▸ The task
Please return each of the entries exactly, minus their pictures.

▸ Records for the exercise

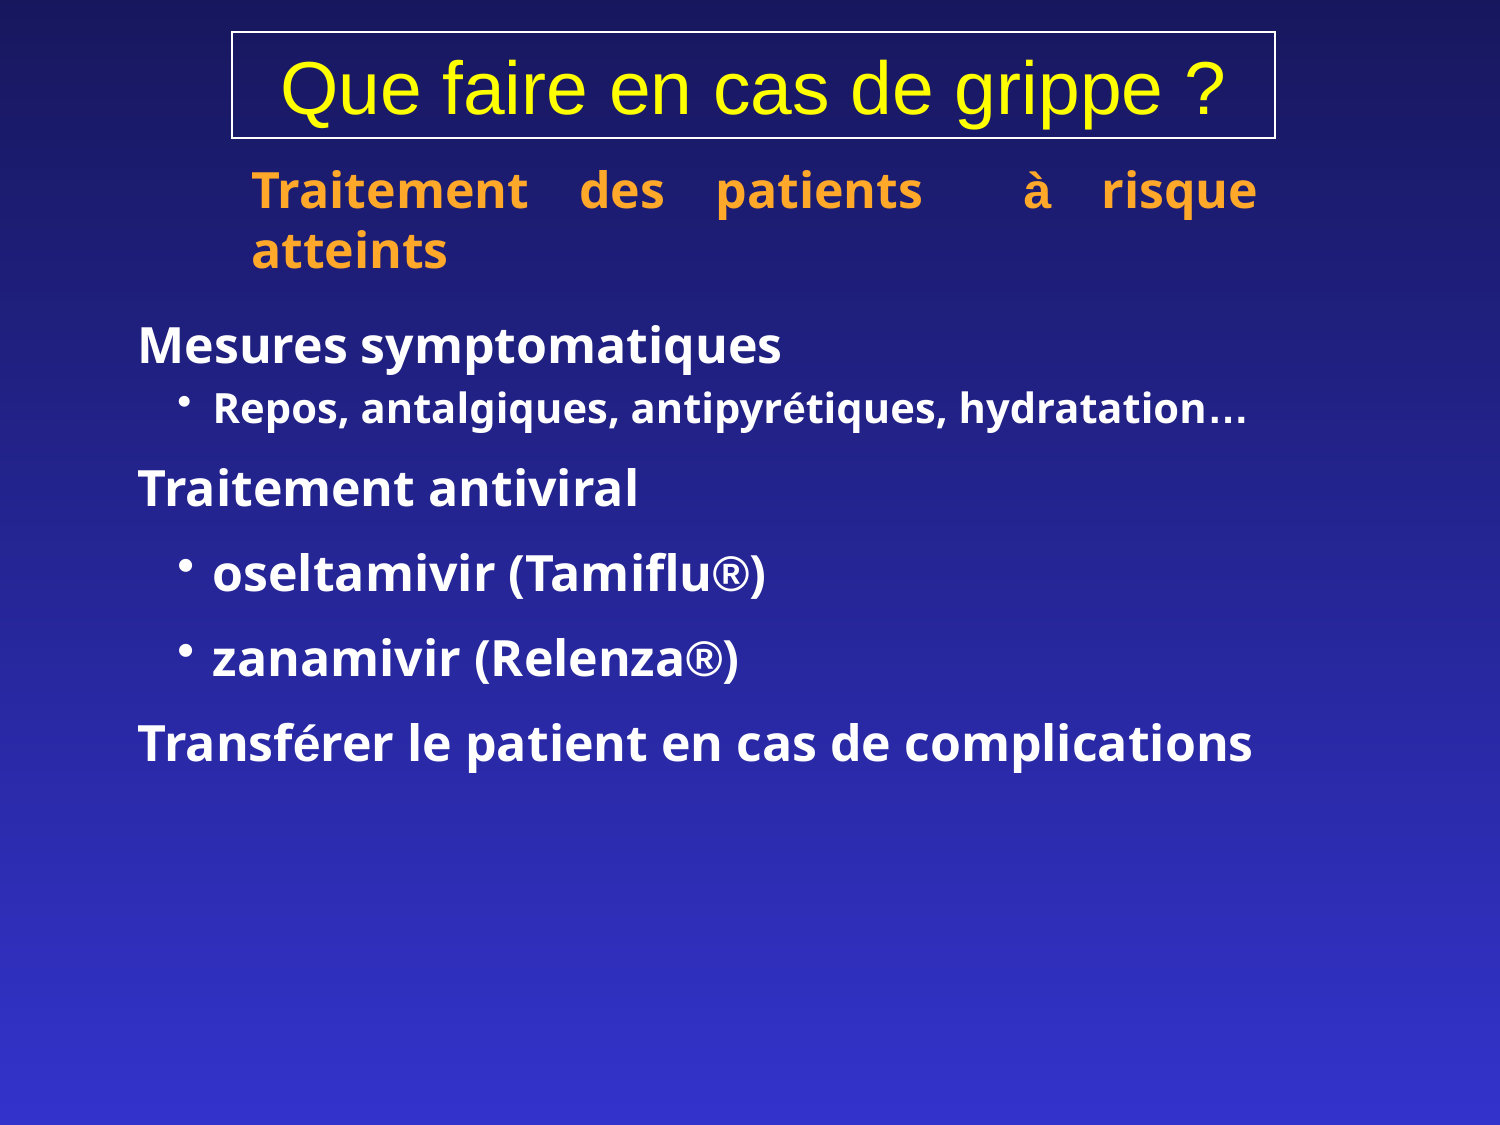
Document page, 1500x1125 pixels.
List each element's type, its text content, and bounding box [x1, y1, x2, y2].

title Que faire en cas de grippe ? [231, 31, 1276, 139]
text_box Mesures symptomatiques Repos, antalgiques, antipyrétiques, hydratation… Traitement antiviral oseltamivir (Tamiflu®) zanamivir (Relenza®) Transférer le patient en cas de complications [122, 306, 1385, 780]
text_box Traitement des patients à risque atteints [236, 151, 1273, 287]
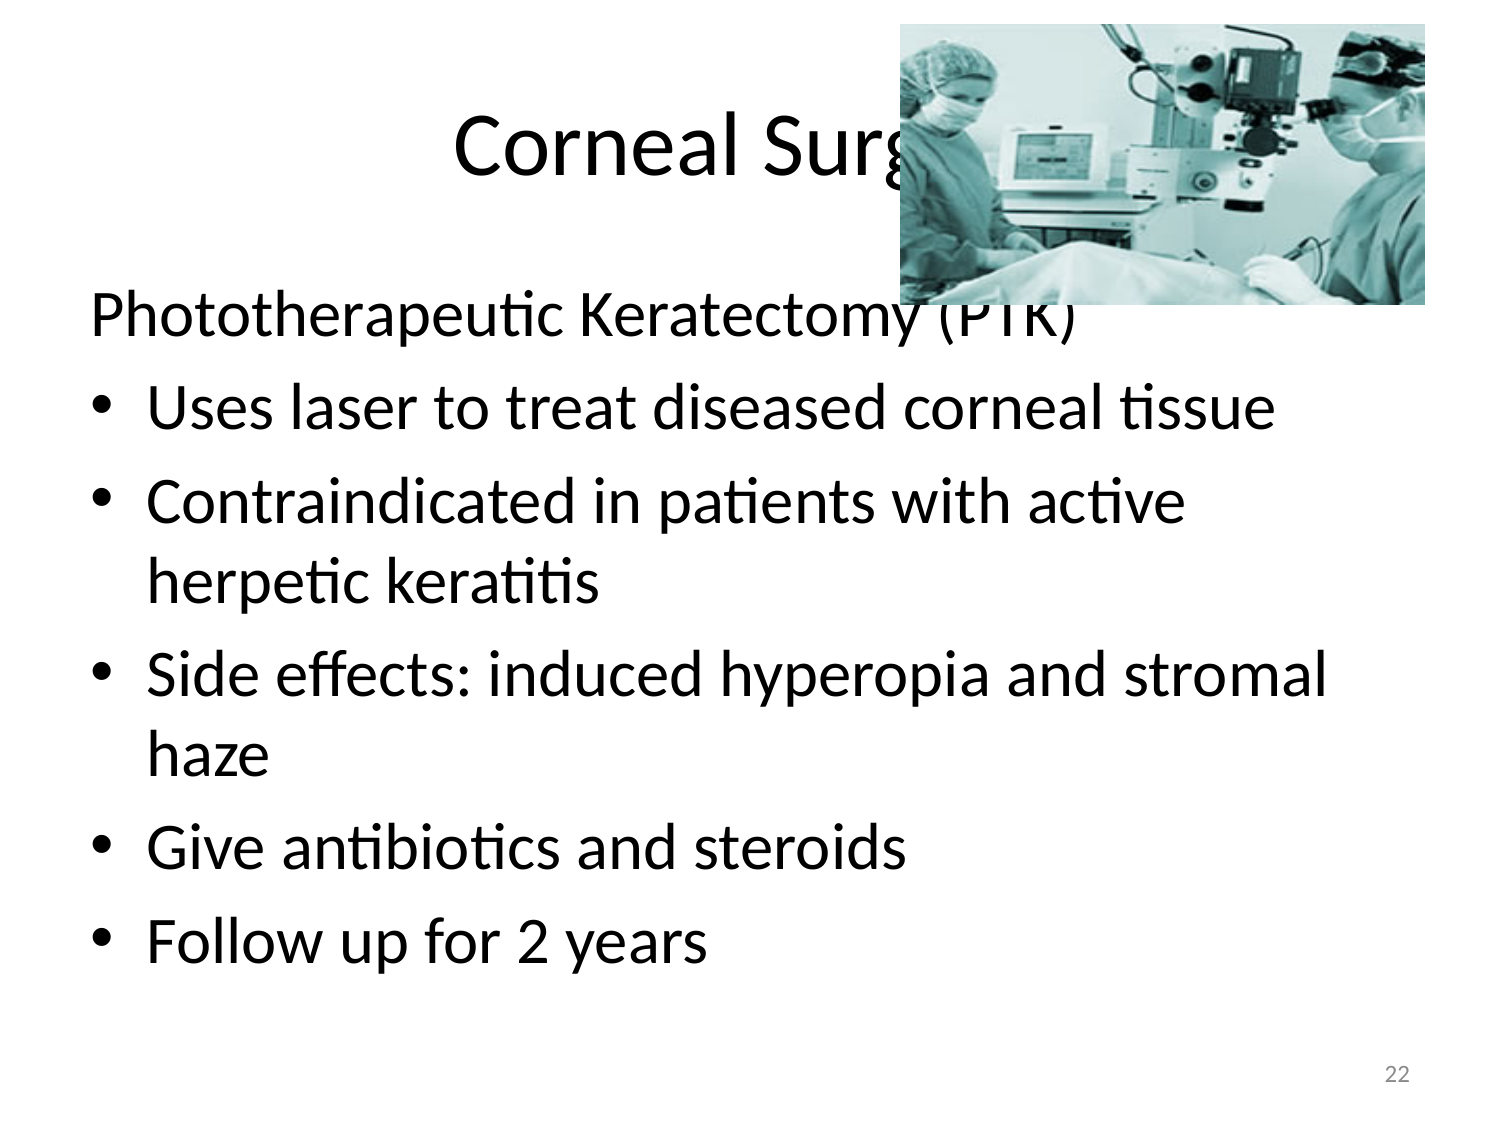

▸ Answer section
Document page, 1500x1125 pixels.
List each element's type, its text content, and bounding box [x1, y1, x2, y2].

title Que faire en cas de grippe ? [231, 31, 1276, 139]
text_box Mesures symptomatiques Repos, antalgiques, antipyrétiques, hydratation… Traitement antiviral oseltamivir (Tamiflu®) zanamivir (Relenza®) Transférer le patient en cas de complications [122, 306, 1385, 780]
text_box Traitement des patients à risque atteints [236, 151, 1273, 287]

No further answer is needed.